## Recursive Feature Elimination
The Recursive Feature Elimination (or RFE) works by recursively removing attributes and building a model on those attributes that remain.

It uses the model accuracy to identify which attributes (and combination of attributes) contribute the most to predicting the target attribute.

In [22]:
# loading dataset
import pandas as pd
names = ['preg', 'plas', 'pres', 'skin', 'test', 'mass', 'pedi', 'age', 'class']
df = pd.read_csv('pima-indians-diabetes.csv', names=names)
df.head()

Unnamed: 0,preg,plas,pres,skin,test,mass,pedi,age,class
0,6,148,72,35,0,33.6,0.627,50,1
1,1,85,66,29,0,26.6,0.351,31,0
2,8,183,64,0,0,23.3,0.672,32,1
3,1,89,66,23,94,28.1,0.167,21,0
4,0,137,40,35,168,43.1,2.288,33,1


The example below uses RFE with the logistic regression algorithm to select the top 3 features. The choice of algorithm does not matter too much as long as it is skillful and consistent.

In [23]:
# converting dataframe into array
data = df.values
# obtaining input and output
X = data[:, 0:8]
y= data[:, 8]

In [26]:
from sklearn.linear_model import LogisticRegression
from sklearn.feature_selection import RFE
model = LogisticRegression(solver='lbfgs')
rfe = RFE(model, n_features_to_select=3)
fit = rfe.fit(X,y)

STOP: TOTAL NO. of ITERATIONS REACHED LIMIT.

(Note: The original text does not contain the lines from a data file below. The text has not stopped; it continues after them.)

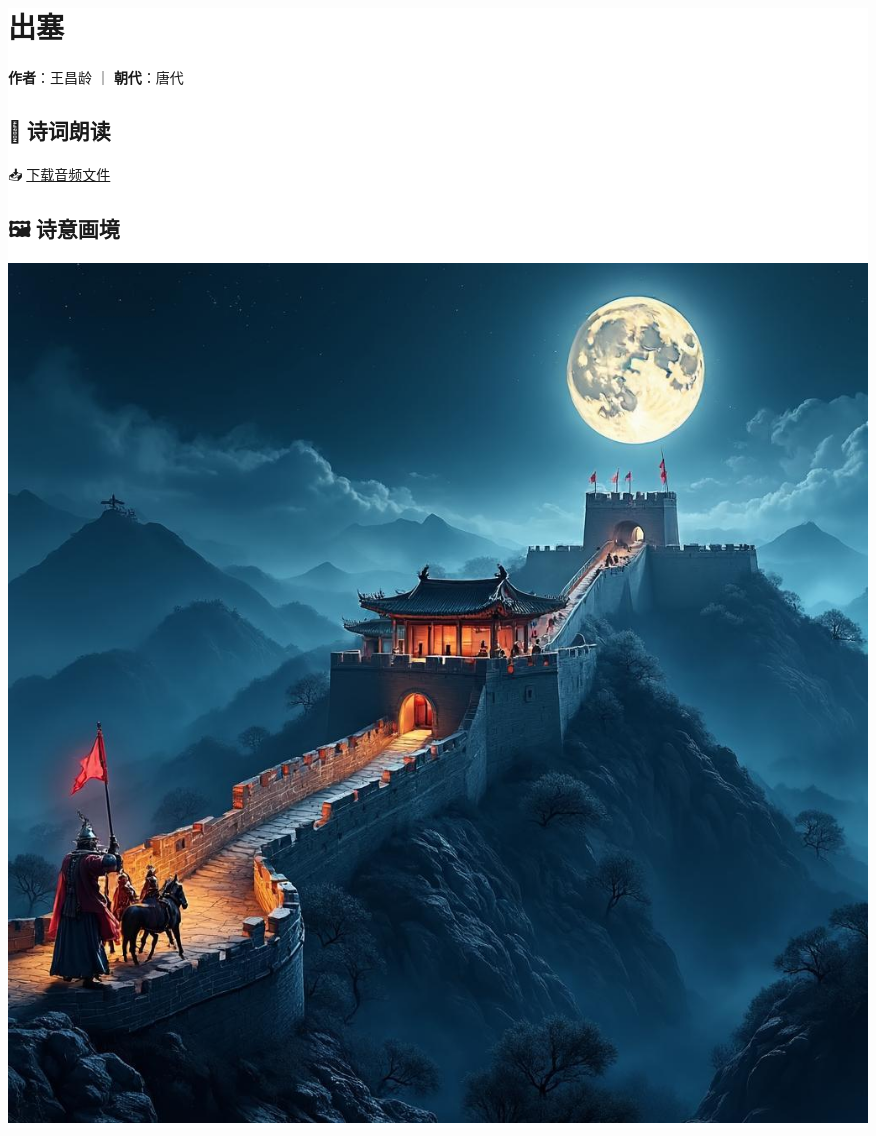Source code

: # 出塞
**作者**：王昌龄 ｜ **朝代**：唐代

## 🎵 诗词朗读
<audio controls>
  <source src="./data/mp3/出塞_audio.mp3" type="audio/mpeg">
  您的浏览器不支持音频播放。
</audio>

📥 [下载音频文件](./data/mp3/出塞_audio.mp3)

## 🖼️ 诗意画境
![出塞 - 诗意画境](./data/images/出塞_王昌龄.jpg)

Increase the number of iterations (max_iter) or scale the data as shown in:
    https://scikit-learn.org/stable/modules/preprocessing.html
Please also refer to the documentation for alternative solver options:
    https://scikit-learn.org/stable/modules/linear_model.html#logistic-regression
  n_iter_i = _check_optimize_result(


We can see that RFE chose the top 3 features as preg, mass and pedi.

In [25]:
print('No. of Important Features: %d' % fit.n_features_)
print('Selected Features: %s' % fit.support_)
print('Ranking of Feature: %s' % fit.ranking_)

No. of Important Features: 3
Selected Features: [ True False False False False  True  True False]
Ranking of Feature: [1 2 4 5 6 1 1 3]


These are marked True in the support_ array and marked with a choice “1” in the ranking_ array.